Musica Felix: trionfo per il funambolico Uto Ughi

by Fabrizio Simone

Per Uto Ughi il pubblico foggiano non rappresenta una novità assoluta. Il celebre violinista lombardo, infatti, si è esibito in due occasioni nel capoluogo dauno. La prima volta il 25 marzo 2012, la seconda il 27 febbraio 2020. Entrambi gli appuntamenti recano la firma dei maestri Gianna Fratta e Dino De Palma, direttori artistici della rassegna Musica Felix, organizzata dalla Fondazione Apulia Felix Onlus di Foggia con il patrocinio e il contributo della Regione Puglia. Uto Ughi, in qualità di protagonista del terzo appuntamento di Musica Felix, il 27 febbraio ha tenuto un concerto trionfale andato in scena al Teatro Giordano di Foggia.

Ad accompagnare il Maestro, nato 76 anni fa a Busto Arsizio da una famiglia di origine istriana, un autentico gentleman del nostro panorama musicale, il pianista Alessandro Specchi, raffinatocustode dei segreti del suo strumento a tastiera (ma questo demonio col violino, vero discendente dell’inimitabile Paganini, ne ha avuti di accompagnatori speciali nel corso della sua carriera: Martha Argerich, Nikita Magaloff, Rudolf Buchbinder, Bruno Canino e molti altri).

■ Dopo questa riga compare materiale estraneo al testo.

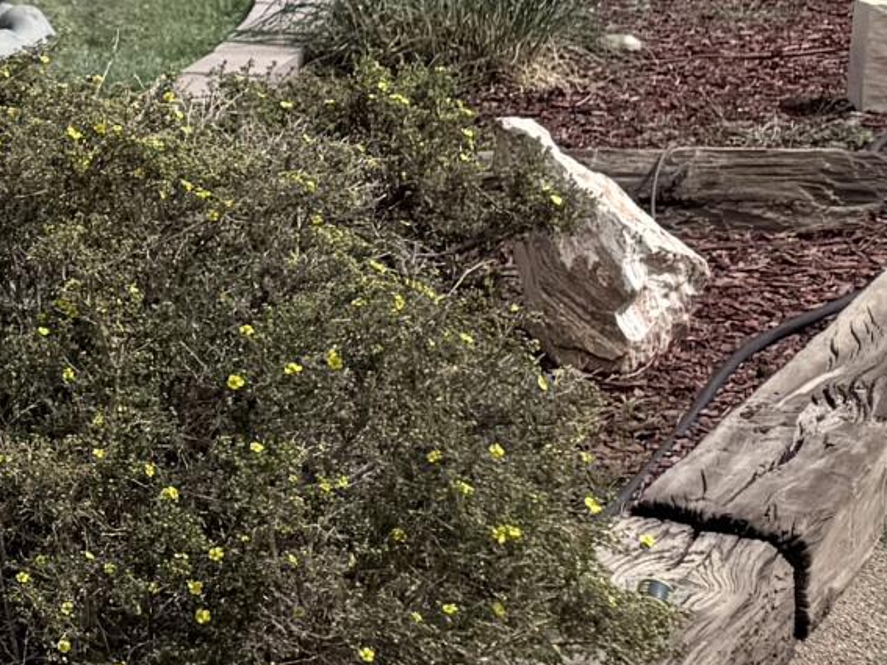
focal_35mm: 127
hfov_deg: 12.3
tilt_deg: -5.1
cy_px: -217
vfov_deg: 11.3
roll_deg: +2.0
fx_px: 3254
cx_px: -1248
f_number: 1.78
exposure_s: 1/9091
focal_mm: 6.76
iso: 80
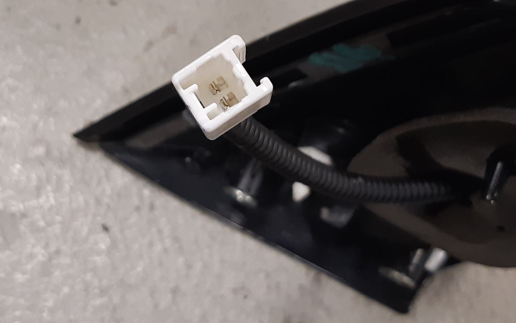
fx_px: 549
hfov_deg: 49.7
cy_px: 84
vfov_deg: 32.2
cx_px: 181
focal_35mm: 39
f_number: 1.7
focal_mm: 3.93
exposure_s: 1/50
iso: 125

Programma piuttosto variegato: Ughi ha aperto con la Ciaccona in sol minore del violinista settecentesco Tommaso Antonio Vitali (peraltro si tratta della sua unica composizione giunta agli altari del successo mondiale anche se la paternità certa non possiamo garantirla), le cui variazioni sul tema hanno dimostrato che il violinista lombardo conosce ancora il sentiero che conduce all’uscita del labirinto sonoro, affrontato con la giusta perspicacia e la caparbietà di sempre, sulle quali poggia tuttora la sua fama indiscussa; ma la prima parte comprendeva anche una sonata beethoveniana: la Sonata n.7 in do minore, op. 30 n.2 è stata sostituita con l’armoniosa Sonata per violino e pianoforte n. 5 in fa maggiore, op. 24 conosciuta come La primavera. Scelta azzeccatissima: Ughi ha padroneggiato con estrema disinvoltura la partitura beethoveniana che nasconde tra le sue pagine felicissime intuizioni con le quali il genio di Bonn si scosta dallo stampo ancora mozartiano delle opere precedenti, celando dietro il clima apparentemente sereno e idilliaco della sonata le tante ombre del suo animo travagliato.

La seconda parte, invece, s’è aperta con quattro piccoli gioielli, a metà tra il dolcissimo e l’appassionato, del boemo Anton Dvorak, i Quattro pezzi romantici per violino e pianoforte, op. 75, miniature ben congegnate dal punto di vista emotivo con un lirismo a volte un po’ facilone ma sempre di forte impatto. Ughi, poi, ha voluto inserire un pezzo fuori programma, l’Introduzione e rondò capriccioso op.28 di Camille Saint-Saëns, un classico della letteratura violinistica e un continuo banco di prova per ogni violinista degno d’essere menzionato. È nel pezzo di Saint-Saens, forse, che Ughi ha dato il meglio di sé: col suo Guarneri del 1744 Ughi ha scalato tutte le vette che il compositore francese ha messo davanti ai violinisti, riempendo la partitura di ogni possibile ostacolo, superato sempre con estrema agilità da questo venerabile maestro del violino. 

La Tzigane di Ravel, col suo infuocato patrimonio folkloristico e una scrittura zeppa di virtuosismi ottimi per incantare anche gli animi più suscettibili e distruggere senza alcuna pietà i crini dell’archetto, ha segnato il naturale approdo della serata incoronando Ughi signore indiscusso del suo eccellente strumento. A gran richiesta, il duo Ughi/Specchi ha concesso un bis. Qualcuno ha urlato “Saint-Saens”, ma la platea, ingolosita da tanto furore, ha richiesto Paganini a viva voce: La campanella, che tanto peso ha avuto nella storia della musica (persino papà Strauss impiantò un valzer sul rondò paganiniano ascoltato nel 1828 alla Redoutensaal di Vienna dalle mani del suo autore), è stata servita adoperando tutto il bagaglio di arditezze ancora in possesso dall’artista, il quale, al termine del concerto, è stato letteralmente travolto dagli applausi provenienti da ogni ordine di palco e dall’intera platea. Il giusto riconoscimento per un artista che ha servito l’Arte, a cui il pubblico non ha mai fatto mancare la sua approvazione lungo l’intero evento, che non dimenticheremo con molta facilità.